Sarkeesian canceled a speaking engagement at Utah State University after three death threats – one promising “the deadliest school shooting in American history” — were lodged against her and the school said a state law prohibited it from banning permitted concealed weapons from the campus. Wu, who joked about GamerGate online, says ensuing violent threats caused her and her husband to flee their home. Quinn collected threats in the opening days of the “scandal” for having allegedly engaged in unethical behavior.
Many journalists have received anonymous death threats at some point in their careers from people who think a promise to execute you in Grand Guignol fashion constitutes effective press criticism. The first death threat tends to leave an unsettling impression, but over time American journalists learn that anonymous death threats, like bloody road-rage howling, can usually be ignored.

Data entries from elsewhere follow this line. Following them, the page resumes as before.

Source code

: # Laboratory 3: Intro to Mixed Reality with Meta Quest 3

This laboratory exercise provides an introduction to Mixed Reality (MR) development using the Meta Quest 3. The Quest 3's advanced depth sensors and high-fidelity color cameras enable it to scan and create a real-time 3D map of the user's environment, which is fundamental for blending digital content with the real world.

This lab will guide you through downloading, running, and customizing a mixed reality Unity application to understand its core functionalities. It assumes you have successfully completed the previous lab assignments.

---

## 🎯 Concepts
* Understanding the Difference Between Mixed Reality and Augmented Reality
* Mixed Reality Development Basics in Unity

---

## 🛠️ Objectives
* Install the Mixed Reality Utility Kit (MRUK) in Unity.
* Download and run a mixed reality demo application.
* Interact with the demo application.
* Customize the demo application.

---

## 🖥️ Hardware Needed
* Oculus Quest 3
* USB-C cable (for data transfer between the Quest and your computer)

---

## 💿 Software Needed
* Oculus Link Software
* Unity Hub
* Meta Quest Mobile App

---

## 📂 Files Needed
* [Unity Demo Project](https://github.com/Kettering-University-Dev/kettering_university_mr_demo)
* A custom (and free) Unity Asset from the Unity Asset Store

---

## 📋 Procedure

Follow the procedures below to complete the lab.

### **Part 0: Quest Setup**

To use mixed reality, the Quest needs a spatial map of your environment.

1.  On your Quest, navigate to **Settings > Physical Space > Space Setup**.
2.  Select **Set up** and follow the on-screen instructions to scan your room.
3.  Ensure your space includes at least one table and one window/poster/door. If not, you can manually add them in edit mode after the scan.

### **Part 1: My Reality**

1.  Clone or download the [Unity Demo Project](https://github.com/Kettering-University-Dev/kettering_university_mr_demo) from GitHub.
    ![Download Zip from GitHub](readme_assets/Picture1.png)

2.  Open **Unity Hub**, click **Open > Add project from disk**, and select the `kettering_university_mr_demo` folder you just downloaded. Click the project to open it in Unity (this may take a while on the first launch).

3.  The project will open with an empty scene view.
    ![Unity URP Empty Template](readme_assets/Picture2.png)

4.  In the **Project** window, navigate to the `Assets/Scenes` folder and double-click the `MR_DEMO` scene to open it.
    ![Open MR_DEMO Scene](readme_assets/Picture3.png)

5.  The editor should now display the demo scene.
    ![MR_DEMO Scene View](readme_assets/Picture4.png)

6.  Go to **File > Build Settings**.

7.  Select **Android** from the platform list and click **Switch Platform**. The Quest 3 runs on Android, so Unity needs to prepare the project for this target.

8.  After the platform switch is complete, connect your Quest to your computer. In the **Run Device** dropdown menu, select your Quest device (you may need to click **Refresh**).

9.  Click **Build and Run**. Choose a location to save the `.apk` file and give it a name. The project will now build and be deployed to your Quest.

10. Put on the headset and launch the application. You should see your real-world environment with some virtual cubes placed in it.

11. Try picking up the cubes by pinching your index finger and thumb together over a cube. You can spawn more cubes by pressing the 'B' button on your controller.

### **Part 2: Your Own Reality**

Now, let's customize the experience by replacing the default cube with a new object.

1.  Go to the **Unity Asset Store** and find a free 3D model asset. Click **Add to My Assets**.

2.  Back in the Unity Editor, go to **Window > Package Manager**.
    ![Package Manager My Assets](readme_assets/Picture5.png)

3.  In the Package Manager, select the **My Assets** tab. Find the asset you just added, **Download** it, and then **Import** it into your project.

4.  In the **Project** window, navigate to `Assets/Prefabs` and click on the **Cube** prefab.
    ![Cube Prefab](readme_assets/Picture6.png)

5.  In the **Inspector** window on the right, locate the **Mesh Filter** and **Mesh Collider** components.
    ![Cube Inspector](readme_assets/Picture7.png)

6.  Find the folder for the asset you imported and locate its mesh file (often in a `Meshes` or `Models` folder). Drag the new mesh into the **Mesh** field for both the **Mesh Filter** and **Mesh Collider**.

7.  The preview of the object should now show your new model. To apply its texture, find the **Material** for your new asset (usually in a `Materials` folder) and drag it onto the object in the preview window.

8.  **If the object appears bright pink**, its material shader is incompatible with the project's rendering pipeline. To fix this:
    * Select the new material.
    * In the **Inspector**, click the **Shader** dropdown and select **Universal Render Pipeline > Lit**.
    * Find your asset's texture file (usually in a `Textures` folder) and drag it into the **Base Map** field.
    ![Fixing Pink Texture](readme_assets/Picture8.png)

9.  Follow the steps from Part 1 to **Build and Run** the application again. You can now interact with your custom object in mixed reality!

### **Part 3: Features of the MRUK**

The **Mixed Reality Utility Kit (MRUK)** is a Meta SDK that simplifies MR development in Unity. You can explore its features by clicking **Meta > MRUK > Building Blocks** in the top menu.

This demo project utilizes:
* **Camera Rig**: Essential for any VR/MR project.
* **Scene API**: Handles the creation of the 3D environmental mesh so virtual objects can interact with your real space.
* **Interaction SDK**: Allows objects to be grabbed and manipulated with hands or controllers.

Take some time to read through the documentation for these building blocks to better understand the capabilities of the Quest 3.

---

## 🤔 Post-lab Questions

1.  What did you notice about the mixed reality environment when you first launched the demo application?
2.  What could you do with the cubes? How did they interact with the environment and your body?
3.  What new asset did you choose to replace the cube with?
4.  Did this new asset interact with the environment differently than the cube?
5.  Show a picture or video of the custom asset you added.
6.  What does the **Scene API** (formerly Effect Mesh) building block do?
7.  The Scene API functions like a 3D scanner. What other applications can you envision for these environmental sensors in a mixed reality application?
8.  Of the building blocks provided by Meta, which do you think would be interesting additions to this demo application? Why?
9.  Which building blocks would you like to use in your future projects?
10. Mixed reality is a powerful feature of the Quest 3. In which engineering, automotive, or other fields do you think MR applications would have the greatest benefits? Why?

But not all murderous bile is created equal. While readers have vowed to kill or otherwise rough me up over the years, I wouldn’t equate those generic promises with what other writers — especially female ones — say they face routinely on the Web. In a January 2014 Pacific Standard piece titled “Why Women Aren’t Welcome on the Internet,” writer Amanda Hess, who covers sex, politics, and culture, documents the anonymous threats to kill, rape, and stalk her for speaking her mind in print.
Hess is no outlier. Last summer, in a round-up piece about online ugliness against women, the Washington Post‘s Alyssa Rosenberg provided other examples. (See also Kat Stoeffel in New York). A comic-book review by Janelle Asselin was greeted by rape threats. The comments section at the feminist site Jezebel became such a garden of sexual harassment that staffers demanded that their bosses at Gawker rein the section in. After asking on Twitter if anybody knew if any country offered free or subsidized tampons to residents, Guardian columnist Jessica Valenti was told to undergo a hysterectomy or have her vagina sewn shut for asking. “When people say you should be raped and killed for years on end, it takes a toll on your soul,” Valenti told Hess. When men she doesn’t know approach her at public events, she added, “the hairs on the back of my neck stand up.”